Content starts

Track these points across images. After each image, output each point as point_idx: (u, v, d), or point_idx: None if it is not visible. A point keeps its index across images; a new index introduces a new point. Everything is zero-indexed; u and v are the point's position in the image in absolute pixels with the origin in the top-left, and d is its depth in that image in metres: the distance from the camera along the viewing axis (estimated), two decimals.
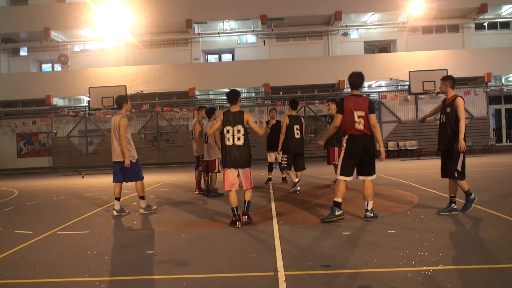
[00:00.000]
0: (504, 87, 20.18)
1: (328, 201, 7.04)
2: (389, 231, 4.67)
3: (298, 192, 7.92)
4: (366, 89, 20.46)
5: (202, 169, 8.33)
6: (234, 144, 5.24)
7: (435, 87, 16.85)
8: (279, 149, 8.23)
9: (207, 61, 23.43)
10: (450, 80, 5.52)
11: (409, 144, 19.31)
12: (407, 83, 18.52)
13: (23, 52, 23.11)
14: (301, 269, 3.52)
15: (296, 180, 7.92)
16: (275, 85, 19.78)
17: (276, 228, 5.03)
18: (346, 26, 21.13)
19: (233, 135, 5.25)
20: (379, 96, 20.08)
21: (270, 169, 9.96)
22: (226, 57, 23.40)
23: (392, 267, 3.45)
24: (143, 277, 3.53)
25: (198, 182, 8.69)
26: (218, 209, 6.65)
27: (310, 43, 22.17)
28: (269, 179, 9.86)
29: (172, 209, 6.92)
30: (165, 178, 13.01)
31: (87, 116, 20.16)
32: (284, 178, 9.85)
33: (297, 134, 7.97)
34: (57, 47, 21.92)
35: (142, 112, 20.40)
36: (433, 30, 21.94)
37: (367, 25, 21.58)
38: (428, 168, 12.18)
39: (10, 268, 3.94)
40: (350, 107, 5.23)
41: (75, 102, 22.09)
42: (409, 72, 17.92)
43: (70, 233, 5.37)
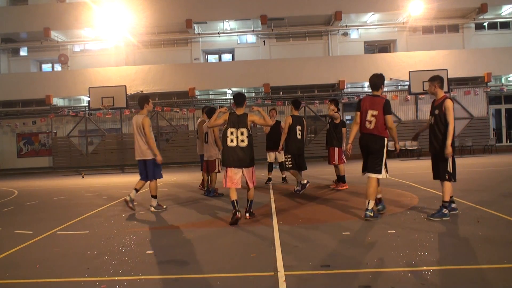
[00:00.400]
0: (504, 87, 20.16)
1: (328, 201, 7.05)
2: (389, 231, 4.67)
3: (298, 192, 7.93)
4: (366, 89, 20.45)
5: (202, 169, 8.33)
6: (238, 145, 5.36)
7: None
8: (280, 148, 8.24)
9: (207, 61, 23.41)
10: (438, 81, 5.31)
11: (409, 144, 19.29)
12: (407, 83, 18.50)
13: (23, 52, 23.08)
14: (301, 269, 3.52)
15: (304, 182, 7.86)
16: (275, 85, 19.76)
17: (276, 228, 5.03)
18: (346, 26, 21.11)
19: (237, 137, 5.38)
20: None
21: (270, 169, 9.96)
22: (226, 57, 23.38)
23: (392, 267, 3.46)
24: (143, 277, 3.53)
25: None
26: (218, 209, 6.66)
27: (310, 43, 22.15)
28: (269, 179, 9.87)
29: (172, 209, 6.93)
30: (165, 178, 12.97)
31: (87, 116, 20.13)
32: (284, 178, 9.85)
33: (299, 135, 7.98)
34: (57, 47, 21.90)
35: None
36: (433, 30, 21.92)
37: (367, 25, 21.56)
38: (428, 168, 11.99)
39: (10, 268, 3.94)
40: (366, 106, 5.34)
41: (75, 102, 22.06)
42: (409, 72, 17.90)
43: (70, 233, 5.38)
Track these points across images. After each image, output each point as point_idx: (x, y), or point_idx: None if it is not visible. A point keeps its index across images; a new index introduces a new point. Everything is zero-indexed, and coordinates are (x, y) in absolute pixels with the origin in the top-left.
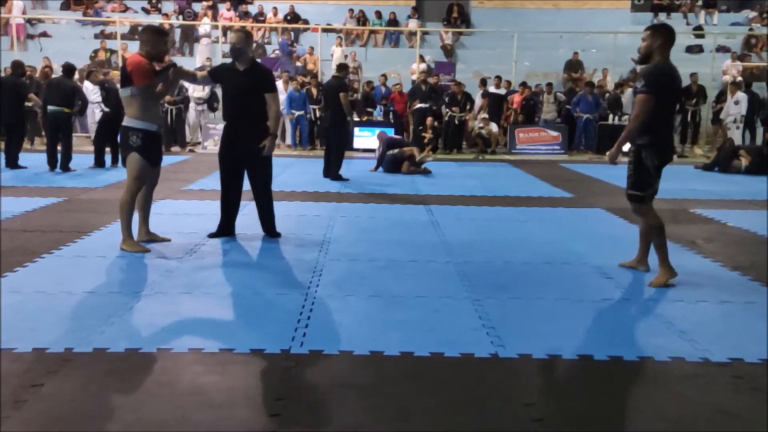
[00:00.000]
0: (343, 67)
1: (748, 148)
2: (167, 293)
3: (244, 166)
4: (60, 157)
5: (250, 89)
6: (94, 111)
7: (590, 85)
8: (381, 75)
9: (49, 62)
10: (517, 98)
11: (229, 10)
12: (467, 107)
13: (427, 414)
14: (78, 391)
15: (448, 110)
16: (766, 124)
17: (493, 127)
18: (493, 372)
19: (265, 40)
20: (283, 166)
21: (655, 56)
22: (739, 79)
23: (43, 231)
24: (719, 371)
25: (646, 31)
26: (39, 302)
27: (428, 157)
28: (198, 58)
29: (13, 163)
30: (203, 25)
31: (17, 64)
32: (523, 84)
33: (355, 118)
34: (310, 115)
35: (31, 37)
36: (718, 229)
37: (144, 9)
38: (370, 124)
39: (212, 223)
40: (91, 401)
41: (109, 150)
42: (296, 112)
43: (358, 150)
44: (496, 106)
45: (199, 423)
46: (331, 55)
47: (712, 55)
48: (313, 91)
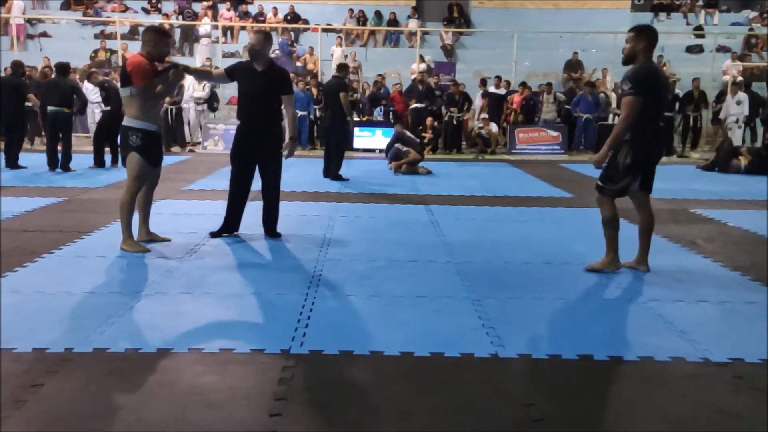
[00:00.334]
0: (343, 67)
1: (747, 149)
2: (167, 293)
3: (256, 165)
4: (60, 157)
5: (268, 90)
6: (94, 111)
7: (590, 85)
8: (378, 75)
9: (49, 62)
10: (517, 98)
11: (229, 10)
12: (465, 107)
13: (427, 414)
14: (78, 391)
15: (446, 110)
16: (766, 124)
17: (493, 127)
18: (493, 372)
19: None
20: (284, 166)
21: (639, 58)
22: (740, 79)
23: (43, 231)
24: (719, 371)
25: (630, 33)
26: (39, 302)
27: (422, 170)
28: (198, 58)
29: (13, 163)
30: (203, 25)
31: (17, 64)
32: (523, 84)
33: (356, 118)
34: (312, 116)
35: (31, 37)
36: (718, 229)
37: (144, 9)
38: (370, 124)
39: (212, 223)
40: (91, 401)
41: (109, 150)
42: (299, 113)
43: (358, 150)
44: (496, 106)
45: (199, 423)
46: (331, 55)
47: (712, 55)
48: (313, 91)
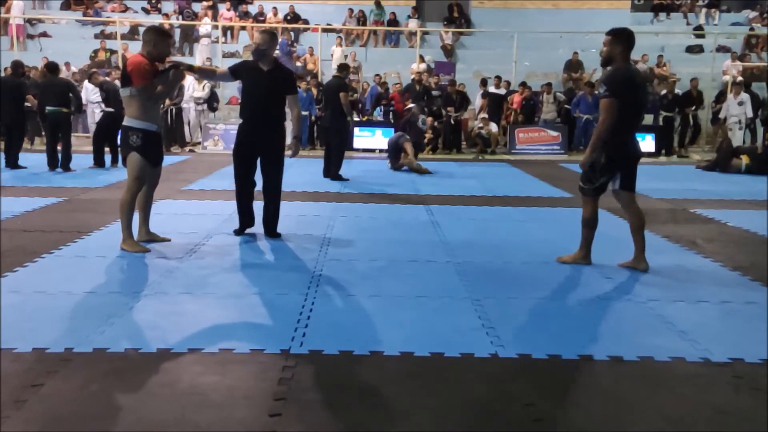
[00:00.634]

Content ends

* [Work required]:
Search the data for the string "image" and copy out every line where it is found.

* [Result of this exercise]:
Track these points across images. After each image, output each point as point_idx: (u, v, d), or point_idx: None if it is not visible. A point keeps its index across images; a new index introduces a new point. Everything is zero-indexed; u and v are the point's position in the image in absolute pixels with the origin in the top-left, and d is its depth in that image in metres: the distance from the camera along the viewing axis (estimated), two decimals.
Track these points across images. After each image, output each point as point_idx: (x, y), or point_idx: None if it is not visible. A point keeps its index across images; a new index introduces a new point. Everything is zero-indexed, and coordinates are (x, y) in absolute pixels with the origin in the top-left.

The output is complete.